Dextroamphetamine, like other amphetamines, elicits its stimulating effects via several distinct actions: it inhibits or reverses the transporter proteins for the monoamine neurotransmitters (namely the serotonin, norepinephrine and dopamine transporters) either via trace amine-associated receptor 1 (TAAR1) or in a TAAR1 independent fashion when there are high cytosolic concentrations of the monoamine neurotransmitters and it releases these neurotransmitters from synaptic vesicles via vesicular monoamine transporter 2 (VMAT2).
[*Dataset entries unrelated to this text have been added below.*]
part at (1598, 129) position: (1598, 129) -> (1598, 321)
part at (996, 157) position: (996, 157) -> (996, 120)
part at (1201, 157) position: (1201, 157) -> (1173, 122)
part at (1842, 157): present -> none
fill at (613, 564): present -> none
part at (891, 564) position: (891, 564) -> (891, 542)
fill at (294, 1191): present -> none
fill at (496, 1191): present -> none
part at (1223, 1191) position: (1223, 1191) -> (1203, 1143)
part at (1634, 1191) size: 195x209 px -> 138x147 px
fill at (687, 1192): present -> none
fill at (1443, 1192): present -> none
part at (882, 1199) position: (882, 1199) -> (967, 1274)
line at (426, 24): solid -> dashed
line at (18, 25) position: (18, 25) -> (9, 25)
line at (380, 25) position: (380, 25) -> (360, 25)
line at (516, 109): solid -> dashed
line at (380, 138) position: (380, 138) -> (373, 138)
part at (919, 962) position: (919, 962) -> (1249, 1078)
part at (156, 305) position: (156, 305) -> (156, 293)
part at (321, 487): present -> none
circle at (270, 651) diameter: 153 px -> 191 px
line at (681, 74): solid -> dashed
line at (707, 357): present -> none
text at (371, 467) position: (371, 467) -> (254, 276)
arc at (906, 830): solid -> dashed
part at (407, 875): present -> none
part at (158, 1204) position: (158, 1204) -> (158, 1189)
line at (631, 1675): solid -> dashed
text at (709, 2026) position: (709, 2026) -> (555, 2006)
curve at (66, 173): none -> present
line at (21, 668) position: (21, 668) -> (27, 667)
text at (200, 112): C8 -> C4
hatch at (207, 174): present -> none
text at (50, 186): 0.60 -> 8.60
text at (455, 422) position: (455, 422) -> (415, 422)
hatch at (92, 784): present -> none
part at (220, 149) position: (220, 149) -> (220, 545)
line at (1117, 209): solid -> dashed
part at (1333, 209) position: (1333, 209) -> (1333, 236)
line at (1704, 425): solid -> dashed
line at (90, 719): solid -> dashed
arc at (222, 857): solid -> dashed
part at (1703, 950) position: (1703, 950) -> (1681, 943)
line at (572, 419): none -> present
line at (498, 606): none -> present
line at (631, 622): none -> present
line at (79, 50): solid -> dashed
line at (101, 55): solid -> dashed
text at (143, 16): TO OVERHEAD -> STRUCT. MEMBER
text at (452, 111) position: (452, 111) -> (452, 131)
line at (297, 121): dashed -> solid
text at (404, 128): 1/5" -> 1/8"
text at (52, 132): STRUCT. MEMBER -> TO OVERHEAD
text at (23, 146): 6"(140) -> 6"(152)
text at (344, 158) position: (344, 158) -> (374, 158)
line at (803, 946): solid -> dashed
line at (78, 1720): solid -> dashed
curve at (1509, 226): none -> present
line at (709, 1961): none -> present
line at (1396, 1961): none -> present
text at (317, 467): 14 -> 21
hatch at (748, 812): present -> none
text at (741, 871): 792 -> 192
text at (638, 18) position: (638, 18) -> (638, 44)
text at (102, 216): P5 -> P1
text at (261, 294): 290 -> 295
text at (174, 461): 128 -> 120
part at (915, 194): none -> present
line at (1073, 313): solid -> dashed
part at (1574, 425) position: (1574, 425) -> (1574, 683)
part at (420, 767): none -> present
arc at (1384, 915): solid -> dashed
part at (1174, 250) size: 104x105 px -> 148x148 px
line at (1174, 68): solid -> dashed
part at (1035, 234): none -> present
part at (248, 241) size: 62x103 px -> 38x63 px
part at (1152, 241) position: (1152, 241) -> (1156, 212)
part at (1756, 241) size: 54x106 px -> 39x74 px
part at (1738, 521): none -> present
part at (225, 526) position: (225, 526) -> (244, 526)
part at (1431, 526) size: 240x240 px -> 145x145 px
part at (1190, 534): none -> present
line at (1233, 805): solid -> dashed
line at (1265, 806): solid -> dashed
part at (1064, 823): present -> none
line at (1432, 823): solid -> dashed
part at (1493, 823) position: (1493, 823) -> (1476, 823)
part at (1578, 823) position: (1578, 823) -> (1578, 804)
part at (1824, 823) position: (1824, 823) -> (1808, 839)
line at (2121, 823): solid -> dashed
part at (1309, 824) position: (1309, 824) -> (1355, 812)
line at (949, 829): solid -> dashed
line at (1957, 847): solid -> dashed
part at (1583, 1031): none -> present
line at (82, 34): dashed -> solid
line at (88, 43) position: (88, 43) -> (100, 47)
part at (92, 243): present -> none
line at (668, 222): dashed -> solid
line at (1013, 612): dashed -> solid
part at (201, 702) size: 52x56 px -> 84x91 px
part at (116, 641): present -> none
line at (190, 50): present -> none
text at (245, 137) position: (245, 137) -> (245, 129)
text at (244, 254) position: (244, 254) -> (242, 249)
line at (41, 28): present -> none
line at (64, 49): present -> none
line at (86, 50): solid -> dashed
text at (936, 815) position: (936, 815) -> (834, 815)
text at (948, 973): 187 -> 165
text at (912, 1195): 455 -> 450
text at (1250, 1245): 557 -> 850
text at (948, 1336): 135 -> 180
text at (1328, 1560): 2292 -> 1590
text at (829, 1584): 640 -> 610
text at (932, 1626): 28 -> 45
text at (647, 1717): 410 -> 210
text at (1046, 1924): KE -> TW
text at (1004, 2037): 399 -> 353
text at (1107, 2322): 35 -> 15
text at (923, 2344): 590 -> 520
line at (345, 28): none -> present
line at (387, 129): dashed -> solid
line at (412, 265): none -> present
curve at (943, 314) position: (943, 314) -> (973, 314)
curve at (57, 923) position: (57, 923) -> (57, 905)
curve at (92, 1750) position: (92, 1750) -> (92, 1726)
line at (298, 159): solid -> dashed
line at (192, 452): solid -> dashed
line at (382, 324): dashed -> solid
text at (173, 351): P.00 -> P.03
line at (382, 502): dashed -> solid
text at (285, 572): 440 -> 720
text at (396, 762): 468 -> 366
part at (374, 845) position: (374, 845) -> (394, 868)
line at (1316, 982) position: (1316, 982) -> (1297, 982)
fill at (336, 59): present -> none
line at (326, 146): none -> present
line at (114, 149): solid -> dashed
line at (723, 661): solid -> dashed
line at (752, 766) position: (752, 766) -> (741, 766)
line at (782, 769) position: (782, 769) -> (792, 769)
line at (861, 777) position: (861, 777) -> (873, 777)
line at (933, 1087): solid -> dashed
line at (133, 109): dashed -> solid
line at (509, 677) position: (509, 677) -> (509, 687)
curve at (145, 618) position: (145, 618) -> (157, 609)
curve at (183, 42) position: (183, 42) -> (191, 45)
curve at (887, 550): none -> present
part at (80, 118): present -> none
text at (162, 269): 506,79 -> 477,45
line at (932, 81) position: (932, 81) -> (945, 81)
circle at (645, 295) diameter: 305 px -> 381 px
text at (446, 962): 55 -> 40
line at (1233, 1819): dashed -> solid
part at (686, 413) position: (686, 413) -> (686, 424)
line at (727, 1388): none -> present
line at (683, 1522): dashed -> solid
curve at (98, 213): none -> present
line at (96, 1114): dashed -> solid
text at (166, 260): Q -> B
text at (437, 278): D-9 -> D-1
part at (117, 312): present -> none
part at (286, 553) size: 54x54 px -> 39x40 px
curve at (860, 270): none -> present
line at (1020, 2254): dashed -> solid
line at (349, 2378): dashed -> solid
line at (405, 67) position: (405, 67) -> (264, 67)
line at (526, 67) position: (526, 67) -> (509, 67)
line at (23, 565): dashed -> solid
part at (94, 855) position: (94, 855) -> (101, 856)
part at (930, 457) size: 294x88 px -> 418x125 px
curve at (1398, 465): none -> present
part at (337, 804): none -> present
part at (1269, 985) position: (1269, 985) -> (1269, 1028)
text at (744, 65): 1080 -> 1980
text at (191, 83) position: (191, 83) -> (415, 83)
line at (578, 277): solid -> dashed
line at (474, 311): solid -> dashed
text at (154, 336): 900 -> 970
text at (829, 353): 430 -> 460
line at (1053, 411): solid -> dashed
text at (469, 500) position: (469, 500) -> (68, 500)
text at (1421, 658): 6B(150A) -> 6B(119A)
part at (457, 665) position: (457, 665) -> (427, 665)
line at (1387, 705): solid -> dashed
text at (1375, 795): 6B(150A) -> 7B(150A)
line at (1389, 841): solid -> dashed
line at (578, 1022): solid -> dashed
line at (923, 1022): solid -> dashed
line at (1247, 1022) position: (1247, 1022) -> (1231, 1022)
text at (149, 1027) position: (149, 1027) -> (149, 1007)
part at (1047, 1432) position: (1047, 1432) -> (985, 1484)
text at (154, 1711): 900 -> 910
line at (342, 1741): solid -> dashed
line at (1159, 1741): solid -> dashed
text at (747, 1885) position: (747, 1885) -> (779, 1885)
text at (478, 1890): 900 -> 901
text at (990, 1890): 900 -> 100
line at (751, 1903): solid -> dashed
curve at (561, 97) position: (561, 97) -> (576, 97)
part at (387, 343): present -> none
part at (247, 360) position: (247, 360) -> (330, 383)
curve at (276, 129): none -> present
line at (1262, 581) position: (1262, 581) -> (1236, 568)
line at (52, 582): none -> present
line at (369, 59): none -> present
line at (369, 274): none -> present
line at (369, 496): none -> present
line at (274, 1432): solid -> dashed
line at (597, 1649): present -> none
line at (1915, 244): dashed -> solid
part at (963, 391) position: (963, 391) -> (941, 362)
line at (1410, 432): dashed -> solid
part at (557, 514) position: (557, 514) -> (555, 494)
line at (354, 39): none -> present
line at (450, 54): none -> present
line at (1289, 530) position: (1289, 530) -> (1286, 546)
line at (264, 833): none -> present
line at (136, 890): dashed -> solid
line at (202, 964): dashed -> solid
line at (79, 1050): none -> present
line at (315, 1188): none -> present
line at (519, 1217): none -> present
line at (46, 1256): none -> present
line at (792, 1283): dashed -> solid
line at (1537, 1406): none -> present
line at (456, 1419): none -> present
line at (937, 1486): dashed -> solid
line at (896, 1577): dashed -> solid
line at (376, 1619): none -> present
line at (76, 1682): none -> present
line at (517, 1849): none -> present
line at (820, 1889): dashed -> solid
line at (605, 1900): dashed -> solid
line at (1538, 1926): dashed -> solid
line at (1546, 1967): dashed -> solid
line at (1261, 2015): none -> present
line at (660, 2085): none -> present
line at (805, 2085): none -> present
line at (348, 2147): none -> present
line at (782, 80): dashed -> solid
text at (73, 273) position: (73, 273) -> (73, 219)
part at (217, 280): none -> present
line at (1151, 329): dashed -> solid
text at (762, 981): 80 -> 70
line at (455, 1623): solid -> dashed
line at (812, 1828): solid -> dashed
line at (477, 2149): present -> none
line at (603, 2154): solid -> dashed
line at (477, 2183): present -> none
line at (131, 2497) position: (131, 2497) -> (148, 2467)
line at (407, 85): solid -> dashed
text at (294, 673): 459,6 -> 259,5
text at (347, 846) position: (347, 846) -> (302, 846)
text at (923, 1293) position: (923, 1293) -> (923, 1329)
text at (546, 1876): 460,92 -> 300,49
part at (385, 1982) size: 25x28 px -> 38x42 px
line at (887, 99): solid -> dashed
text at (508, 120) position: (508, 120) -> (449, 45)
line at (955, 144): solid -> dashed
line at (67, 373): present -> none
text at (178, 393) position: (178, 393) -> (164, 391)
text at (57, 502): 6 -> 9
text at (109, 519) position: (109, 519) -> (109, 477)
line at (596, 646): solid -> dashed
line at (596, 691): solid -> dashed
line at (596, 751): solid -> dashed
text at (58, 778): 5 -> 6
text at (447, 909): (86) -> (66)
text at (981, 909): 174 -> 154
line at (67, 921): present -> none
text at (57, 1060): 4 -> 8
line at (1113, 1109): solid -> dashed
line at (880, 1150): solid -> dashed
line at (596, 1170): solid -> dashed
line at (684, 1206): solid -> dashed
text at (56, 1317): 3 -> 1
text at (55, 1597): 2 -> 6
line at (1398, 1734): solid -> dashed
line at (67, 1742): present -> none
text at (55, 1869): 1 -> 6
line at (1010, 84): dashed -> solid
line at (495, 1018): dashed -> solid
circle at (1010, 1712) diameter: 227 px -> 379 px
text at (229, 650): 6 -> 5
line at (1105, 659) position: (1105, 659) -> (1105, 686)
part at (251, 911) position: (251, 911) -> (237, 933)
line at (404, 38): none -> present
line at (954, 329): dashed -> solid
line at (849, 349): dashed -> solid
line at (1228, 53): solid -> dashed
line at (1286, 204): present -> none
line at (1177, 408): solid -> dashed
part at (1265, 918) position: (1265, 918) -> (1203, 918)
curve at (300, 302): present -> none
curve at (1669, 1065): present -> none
It also shares many chemical and pharmacological properties with human trace amines, particularly phenethylamine and N-methylphenethylamine, the latter being an isomer of amphetamine produced within the human body. It is available as a generic medication. In 2022, mixed amphetamine salts (Adderall) was the 14th most commonly prescribed medication in the United States, with more than 34 million prescriptions.